Inspector’s narrative
What the inspector wrote
42 CFR § 483.25 Quality of care
Quality of care is a fundamental principle that applies to all treatment and care provided to facility residents. Based on the comprehensive assessment of a resident, the facility must ensure that residents receive treatment and care in accordance with professional standards of practice, the comprehensive person-centered care plan, and the residents' choices.
42 CFR §483.25(d) Accidents.
The facility must ensure that -
(1) The resident environment remains as free of accident hazards as is possible; and
(2)Each resident receives adequate supervision and assistance devices to prevent accidents.
22 CCR § 72311. Nursing Service - General.
(a)Nursing service shall include, but not be limited to, the following
(1) Planning of patient care, which shall include at least the following:
(B) Development of an individual, written patient care plan which indicates the care to be given, the objectives to be accomplished and the professional discipline responsible for each element of care. Objectives shall be measurable and time limited.
(C) Reviewing, evaluating and updating of the patient care plan as necessary by the nursing staff and other professional personnel involved in the care of the patient at least quarterly, and more often if there is a change in the patient's condition.
(2) Implementing of each patient's care plan according to the methods indicated.
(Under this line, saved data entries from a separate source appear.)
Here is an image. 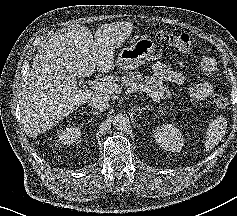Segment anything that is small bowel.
Wrapping results in <instances>:
<instances>
[{
    "label": "small bowel",
    "mask_w": 237,
    "mask_h": 216,
    "mask_svg": "<svg viewBox=\"0 0 237 216\" xmlns=\"http://www.w3.org/2000/svg\"><path fill=\"white\" fill-rule=\"evenodd\" d=\"M200 70L206 75H212L216 71L215 61L212 58H204L200 63ZM153 73L160 80L176 85H180L184 81V77L180 72L161 62L154 64ZM189 93L194 99H204L212 94V87L206 82L197 83L190 87Z\"/></svg>",
    "instance_id": "1"
}]
</instances>
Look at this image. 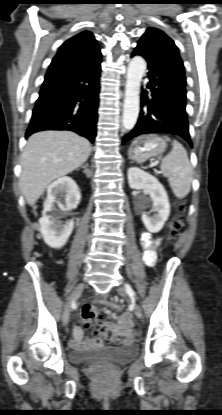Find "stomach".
<instances>
[{"label":"stomach","instance_id":"stomach-1","mask_svg":"<svg viewBox=\"0 0 222 415\" xmlns=\"http://www.w3.org/2000/svg\"><path fill=\"white\" fill-rule=\"evenodd\" d=\"M168 146V138L158 135L140 136L129 148V158L138 163L161 155Z\"/></svg>","mask_w":222,"mask_h":415}]
</instances>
Each patient's care shall be based on this plan.
22 CCR § 72523. Patient Care Policies and Procedures.
(a)Written patient care policies and procedures shall be established and implemented to ensure that patient-related goals and facility objectives are achieved.
On 8/30/2023, the California Department of Public Health (CDPH) made an unannounced visit to the facility to investigate a facility reported incident about the quality of care for Resident 1.
The facility failed to ensure Resident 1, who was diagnosed with hemiplegia (paralysis of one side of the body), and reduced mobility, received two or more-person physical assistance with transfer, per the comprehensive assessment. Resident 1 was transferred by one person assistance from the wheelchair to the bed by Certified Nursing Assistant 1 (CNA) on 8/18/2023.
As a result, Resident 1, complained of severe pain to the right leg on 8/18/2023, requiring transfer to the general acute care hospital (GACH) 1 where Resident 1 was diagnosed with a distal femoral fracture (break in thigh bone just above the knee joint) and treated with a soft cast. Resident 1 complained of unrelieved pain, was transferred to GACH 2 where the resident underwent an open reduction and internal fixation (ORIF, a type of surgery used to stabilize and repair broken bones, using screws, plates, sutures, or rods to hold the bone together for purposes of healing) on 8/27/2023.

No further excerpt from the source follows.